Maths, easy for some, hard for others. For CPUs, it’s their bread and butter, what they are meant to do and how they earn their living… if they were alive of course. But sometimes, you don’t need to calculate the square root of 2,376,147 to within 3 million decimal places. Sometimes you don’t even need the number to be accurate, where good enough will do. We generally round numbers off and even guesstimate (some are better at it than others). The problem is that CPUs are not very good with inaccurate or abstract calculations, they can’t even generate a random number without some kind of logic – defeating the point of random.
There are certain scenarios where a high level of accuracy is not required, this is why ‘lossy’ compression formats exist for video and music, situations where ‘good enough’ will do. Joseph Bates and a small group at MIT were working on a way to scan through 100,000s of hours of video footage for specific things, as part of a research project into human speech acquisition. Existing algorithms for object recognition within static images are very prone to error, so what’s a few more percent if you can scan through images and video, 1000s of times faster. With some funding from the US Office of Naval Research, they simulated a ‘sloppy’ math chip by using an existing algorithms that separates foreground and background within images, and modified it so that all numerical results were offset by 0-1%. The result? A ‘trivial’ difference, “It was about 14 pixels out of a million, averaged over many, many frames of video.” George Shaw said, a graduate student from MIT working on the project.

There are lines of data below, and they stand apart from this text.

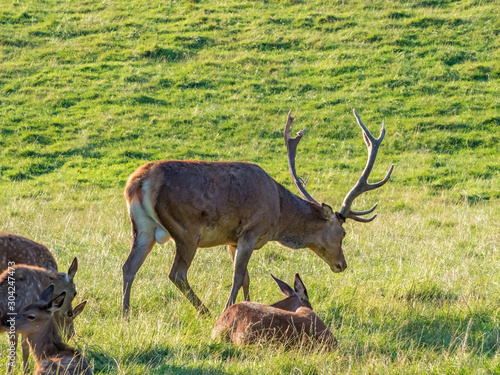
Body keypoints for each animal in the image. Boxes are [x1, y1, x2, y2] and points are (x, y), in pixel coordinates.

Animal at [122, 109, 394, 318]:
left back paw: (125, 314)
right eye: (342, 233)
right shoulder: (251, 231)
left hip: (142, 227)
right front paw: (228, 309)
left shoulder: (232, 239)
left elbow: (246, 278)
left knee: (129, 266)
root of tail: (139, 181)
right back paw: (205, 311)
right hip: (186, 230)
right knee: (177, 273)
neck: (279, 212)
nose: (341, 264)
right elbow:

While no actual chip has been manufactured, the design is in place for a 1000 core processor. There are various subtle differences with this chip compared to a standard multi-core design. For one, each core can only communicate with an adjacent neighbor. While limiting communication across the chip, it does significantly simplify the design (faster and more efficient), since with pixel based calculations, the top left pixel doesn’t need to know what the bottom right is doing. Video encoding doesn’t need to be pixel perfect either, the human eye is hard pushed to tell the difference between two pixels with an offset of 1 between them. Another avenue for the chip, and probably one you’ve thought of by now, is GPUs.
There are all kinds of problems this chip could be thrown at that don’t require super accurate results, or even require a certain amount of inaccuracy (Artificial Intelligence). The chip would still be part of an overall system, it still needs a CPU to tell it what to do, as well as to make sense of the results. Maybe another type of co-processor to integrate into the CPU at a later date.

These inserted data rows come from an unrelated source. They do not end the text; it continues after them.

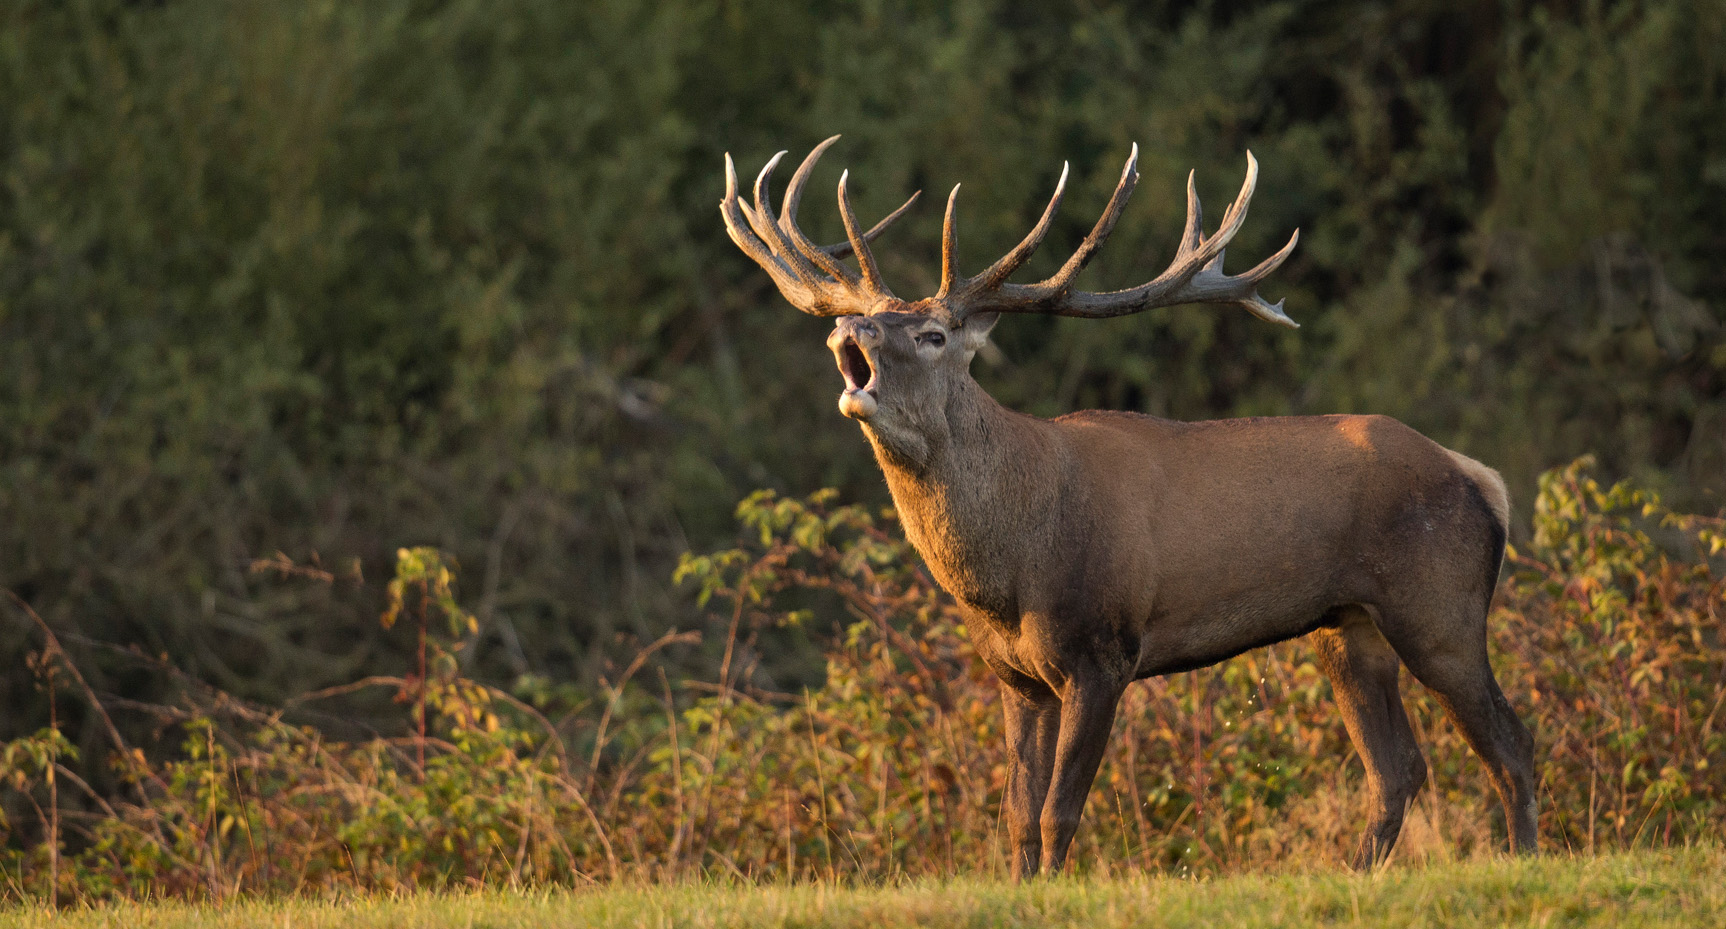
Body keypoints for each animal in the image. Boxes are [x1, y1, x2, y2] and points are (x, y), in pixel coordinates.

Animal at [719, 136, 1537, 879]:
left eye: (932, 333)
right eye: (868, 319)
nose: (847, 327)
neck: (1008, 569)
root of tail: (1482, 478)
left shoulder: (1102, 650)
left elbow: (1059, 809)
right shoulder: (1014, 675)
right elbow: (1016, 813)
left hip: (1438, 605)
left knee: (1510, 741)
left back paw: (1526, 857)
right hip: (1348, 628)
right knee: (1397, 768)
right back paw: (1359, 871)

For gaming though? The World isn’t perfect, so why should the calculations be? The Movie industry regularly adds film grain to dirty up the picture. A little digital dirt never hurt anyone… right?
Arithmetic circuits that returned such imprecise answers would be much smaller than those in today’s computers. They would consume less power, and many more of them could fit on a single chip, greatly increasing the number of calculations it could perform at once. The question is how useful those imprecise calculations would be.